Extract:
Cart abandonment rate is almost still, and do not follow add to cart rate. This means that people's behavior does not change after adding an item to their cart
  
Those who reach the shopping cart behave roughly the same each month
  
Changes occur before this step, at the level of motivation and interest in the product
  
In conclusion we can see that quality of the add to cart do not change, but the amount. Looks like there was successfull discount/promotion or seasonal change. Relauching or making new promotion like that will be a great idea to keep increasing add to cart rate/sales conversation rate

## Sixth Metric:
##### Average Order Value  
_Total revenue / Number of orders_

To calculate this metric i created a new column in item properties, because everything in this table is hashed. To reach prices of items i need to define which property is responsible for price. The only property where every row had n(all the numbers has n at the start) is 790. Time to create column price

In [None]:
ALTER TABLE item_properties ADD COLUMN price DECIMAL(12, 2)

# And then insert price

UPDATE item_properties 
SET price = regexp_replace(value, 'n', '', 'g')::DECIMAL(12, 2)
WHERE property = '790'

![image.png](attachment:7a215f37-7ac0-4e58-bfc9-513e1c68166d.png)

_Total rows: 25647450 | Query complete 00:00:09.757_

Now i need to find and filter out the last price change to get actual price. For this purpose i can use window function. Because right now i have multiple prices

In [None]:
SELECT * FROM item_properties
WHERE property = '790'
ORDER BY item_id

![image.png](attachment:97e9a2c8-e185-4ed7-99c1-b3930a41fac8.png)

Direction A: In the extract, which item property is identified as the one responsible for price?

Records:
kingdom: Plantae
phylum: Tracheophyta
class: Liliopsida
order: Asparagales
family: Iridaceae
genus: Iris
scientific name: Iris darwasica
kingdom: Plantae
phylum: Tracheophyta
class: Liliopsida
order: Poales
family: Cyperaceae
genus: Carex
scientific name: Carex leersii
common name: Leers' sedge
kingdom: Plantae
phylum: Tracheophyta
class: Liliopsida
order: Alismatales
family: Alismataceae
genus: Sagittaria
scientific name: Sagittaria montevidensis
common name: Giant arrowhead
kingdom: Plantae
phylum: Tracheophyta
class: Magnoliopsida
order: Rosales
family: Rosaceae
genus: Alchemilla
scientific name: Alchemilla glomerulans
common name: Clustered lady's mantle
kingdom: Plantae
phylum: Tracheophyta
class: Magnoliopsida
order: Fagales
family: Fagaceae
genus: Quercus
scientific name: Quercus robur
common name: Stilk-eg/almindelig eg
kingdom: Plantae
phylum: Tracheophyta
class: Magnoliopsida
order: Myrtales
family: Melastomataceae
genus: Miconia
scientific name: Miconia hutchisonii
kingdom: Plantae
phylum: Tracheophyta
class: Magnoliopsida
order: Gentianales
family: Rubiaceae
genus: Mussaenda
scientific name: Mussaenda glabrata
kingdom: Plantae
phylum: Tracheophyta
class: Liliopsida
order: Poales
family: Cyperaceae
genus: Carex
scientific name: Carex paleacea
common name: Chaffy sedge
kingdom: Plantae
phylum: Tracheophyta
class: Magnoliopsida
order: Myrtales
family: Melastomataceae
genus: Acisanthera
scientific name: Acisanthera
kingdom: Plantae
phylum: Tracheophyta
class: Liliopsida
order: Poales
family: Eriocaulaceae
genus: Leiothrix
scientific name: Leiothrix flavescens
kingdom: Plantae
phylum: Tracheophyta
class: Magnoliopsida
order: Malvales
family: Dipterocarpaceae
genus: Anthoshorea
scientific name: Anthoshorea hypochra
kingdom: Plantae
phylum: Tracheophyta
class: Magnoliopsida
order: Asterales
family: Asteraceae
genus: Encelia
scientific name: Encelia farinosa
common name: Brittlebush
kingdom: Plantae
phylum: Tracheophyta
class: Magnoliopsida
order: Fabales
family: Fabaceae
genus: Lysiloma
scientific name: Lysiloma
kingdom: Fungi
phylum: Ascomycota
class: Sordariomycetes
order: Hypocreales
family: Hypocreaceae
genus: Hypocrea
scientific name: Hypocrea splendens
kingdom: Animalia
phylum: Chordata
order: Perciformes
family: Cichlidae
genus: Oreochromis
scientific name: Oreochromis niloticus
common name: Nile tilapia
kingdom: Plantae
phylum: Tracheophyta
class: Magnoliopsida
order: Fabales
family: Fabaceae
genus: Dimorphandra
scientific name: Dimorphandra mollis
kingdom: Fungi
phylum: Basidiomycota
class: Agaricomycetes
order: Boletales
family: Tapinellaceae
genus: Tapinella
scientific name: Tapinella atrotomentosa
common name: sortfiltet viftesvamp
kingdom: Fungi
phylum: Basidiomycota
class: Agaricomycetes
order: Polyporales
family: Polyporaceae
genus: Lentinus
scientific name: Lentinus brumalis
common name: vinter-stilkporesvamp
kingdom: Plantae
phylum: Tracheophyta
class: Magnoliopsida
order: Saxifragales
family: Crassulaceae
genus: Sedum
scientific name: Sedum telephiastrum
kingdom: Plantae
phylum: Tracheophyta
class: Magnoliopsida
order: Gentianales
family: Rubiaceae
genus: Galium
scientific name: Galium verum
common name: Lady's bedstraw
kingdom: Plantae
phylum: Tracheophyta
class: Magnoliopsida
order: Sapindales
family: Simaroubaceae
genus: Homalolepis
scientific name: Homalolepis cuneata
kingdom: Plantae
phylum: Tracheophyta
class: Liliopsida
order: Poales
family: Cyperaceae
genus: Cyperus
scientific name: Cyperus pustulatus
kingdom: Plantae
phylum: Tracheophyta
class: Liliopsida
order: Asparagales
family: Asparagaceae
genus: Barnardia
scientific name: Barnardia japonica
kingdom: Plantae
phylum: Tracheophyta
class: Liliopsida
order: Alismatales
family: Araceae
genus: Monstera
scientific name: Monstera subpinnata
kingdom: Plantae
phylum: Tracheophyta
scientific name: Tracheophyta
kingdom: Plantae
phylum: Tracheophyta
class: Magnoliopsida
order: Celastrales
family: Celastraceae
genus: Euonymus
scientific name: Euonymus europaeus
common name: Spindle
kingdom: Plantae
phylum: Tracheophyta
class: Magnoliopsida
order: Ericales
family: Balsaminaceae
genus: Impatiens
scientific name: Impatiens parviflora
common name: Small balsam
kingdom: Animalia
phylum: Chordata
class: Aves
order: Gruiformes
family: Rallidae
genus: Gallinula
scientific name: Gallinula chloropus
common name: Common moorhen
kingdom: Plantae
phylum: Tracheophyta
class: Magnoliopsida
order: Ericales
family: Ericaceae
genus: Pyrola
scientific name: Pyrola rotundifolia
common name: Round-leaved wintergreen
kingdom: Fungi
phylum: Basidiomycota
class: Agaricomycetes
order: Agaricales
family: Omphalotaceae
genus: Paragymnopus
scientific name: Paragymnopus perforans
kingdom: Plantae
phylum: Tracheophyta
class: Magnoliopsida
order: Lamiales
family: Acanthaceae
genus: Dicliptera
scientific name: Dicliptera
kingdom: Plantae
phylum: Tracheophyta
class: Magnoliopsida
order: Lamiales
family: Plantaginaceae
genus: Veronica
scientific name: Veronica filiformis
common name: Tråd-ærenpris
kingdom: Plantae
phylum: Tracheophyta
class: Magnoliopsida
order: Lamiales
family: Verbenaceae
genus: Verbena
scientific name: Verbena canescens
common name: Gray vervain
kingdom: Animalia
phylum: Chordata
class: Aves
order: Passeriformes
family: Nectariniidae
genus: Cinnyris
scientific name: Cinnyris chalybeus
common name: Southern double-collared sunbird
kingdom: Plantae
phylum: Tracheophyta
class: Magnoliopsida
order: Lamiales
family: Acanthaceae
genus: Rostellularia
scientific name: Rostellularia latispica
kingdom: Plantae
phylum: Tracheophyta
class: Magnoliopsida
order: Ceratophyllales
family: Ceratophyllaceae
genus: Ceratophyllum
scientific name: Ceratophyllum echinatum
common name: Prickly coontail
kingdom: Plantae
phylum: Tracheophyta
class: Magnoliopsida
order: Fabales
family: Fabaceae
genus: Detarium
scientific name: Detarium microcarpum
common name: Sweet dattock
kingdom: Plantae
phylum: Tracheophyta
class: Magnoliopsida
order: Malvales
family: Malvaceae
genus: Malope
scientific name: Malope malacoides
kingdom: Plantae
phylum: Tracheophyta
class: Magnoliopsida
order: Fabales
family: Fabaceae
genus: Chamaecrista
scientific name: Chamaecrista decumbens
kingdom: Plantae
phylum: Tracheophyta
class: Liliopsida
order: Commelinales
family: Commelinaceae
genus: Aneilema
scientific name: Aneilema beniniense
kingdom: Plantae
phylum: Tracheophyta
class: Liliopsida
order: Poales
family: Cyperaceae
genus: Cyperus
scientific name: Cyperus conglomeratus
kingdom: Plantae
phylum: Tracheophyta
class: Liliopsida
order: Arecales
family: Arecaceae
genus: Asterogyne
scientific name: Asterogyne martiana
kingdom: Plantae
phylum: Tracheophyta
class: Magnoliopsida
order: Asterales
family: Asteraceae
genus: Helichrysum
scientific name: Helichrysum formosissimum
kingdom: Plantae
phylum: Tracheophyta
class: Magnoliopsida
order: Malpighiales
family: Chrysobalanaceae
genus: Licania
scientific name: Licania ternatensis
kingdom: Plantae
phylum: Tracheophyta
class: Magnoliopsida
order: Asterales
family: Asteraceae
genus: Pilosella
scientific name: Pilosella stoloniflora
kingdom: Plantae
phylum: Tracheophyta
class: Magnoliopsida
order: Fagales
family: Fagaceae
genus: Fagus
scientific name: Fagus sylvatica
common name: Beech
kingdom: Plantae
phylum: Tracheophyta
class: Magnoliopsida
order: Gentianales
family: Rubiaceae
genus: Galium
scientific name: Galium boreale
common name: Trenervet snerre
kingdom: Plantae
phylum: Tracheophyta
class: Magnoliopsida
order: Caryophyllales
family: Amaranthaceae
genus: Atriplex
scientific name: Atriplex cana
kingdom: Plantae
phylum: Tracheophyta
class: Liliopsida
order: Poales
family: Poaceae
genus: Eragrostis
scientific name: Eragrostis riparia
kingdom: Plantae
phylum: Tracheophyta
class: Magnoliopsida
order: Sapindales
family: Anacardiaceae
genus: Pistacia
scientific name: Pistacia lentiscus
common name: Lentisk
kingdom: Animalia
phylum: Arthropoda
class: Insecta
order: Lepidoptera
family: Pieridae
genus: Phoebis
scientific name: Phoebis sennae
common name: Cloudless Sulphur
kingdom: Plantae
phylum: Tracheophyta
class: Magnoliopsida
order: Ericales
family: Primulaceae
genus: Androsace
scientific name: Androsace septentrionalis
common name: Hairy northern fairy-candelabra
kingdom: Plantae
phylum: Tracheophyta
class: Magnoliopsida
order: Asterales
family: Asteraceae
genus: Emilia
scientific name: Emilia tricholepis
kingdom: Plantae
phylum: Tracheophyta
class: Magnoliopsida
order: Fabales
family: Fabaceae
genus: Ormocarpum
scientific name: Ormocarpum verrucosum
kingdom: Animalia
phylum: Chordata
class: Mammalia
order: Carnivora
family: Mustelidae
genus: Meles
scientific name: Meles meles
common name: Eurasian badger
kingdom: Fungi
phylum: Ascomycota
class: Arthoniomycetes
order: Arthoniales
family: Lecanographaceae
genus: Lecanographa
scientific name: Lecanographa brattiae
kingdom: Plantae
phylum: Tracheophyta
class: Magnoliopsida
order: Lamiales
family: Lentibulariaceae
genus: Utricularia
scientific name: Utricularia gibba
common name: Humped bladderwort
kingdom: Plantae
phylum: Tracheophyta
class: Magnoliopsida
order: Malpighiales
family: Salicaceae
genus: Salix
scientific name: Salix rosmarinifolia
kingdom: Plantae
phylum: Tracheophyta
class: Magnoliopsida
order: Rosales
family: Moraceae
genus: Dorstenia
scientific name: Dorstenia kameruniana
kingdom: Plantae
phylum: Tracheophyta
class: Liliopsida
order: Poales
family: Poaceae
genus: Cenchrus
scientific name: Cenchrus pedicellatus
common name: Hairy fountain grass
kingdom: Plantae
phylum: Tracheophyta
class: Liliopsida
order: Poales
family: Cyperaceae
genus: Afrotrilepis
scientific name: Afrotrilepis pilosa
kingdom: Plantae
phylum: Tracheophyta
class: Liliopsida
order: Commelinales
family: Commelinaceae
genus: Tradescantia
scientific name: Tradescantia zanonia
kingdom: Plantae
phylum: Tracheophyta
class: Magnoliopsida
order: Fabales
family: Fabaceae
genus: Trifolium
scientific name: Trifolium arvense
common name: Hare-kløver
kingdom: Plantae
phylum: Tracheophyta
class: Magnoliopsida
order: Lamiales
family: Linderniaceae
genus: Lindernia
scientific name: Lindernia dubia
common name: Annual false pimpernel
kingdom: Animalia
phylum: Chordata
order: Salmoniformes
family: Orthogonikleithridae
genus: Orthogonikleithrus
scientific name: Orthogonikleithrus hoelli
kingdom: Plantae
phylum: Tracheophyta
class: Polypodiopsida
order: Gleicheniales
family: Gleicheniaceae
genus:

Direction B: Reproduce the records starting with the line that contains "order: Salmoniformes" and continuing through the end of the records.

Finished answer A: Property 790.

Finished answer B:
order: Salmoniformes
family: Orthogonikleithridae
genus: Orthogonikleithrus
scientific name: Orthogonikleithrus hoelli
kingdom: Plantae
phylum: Tracheophyta
class: Polypodiopsida
order: Gleicheniales
family: Gleicheniaceae
genus:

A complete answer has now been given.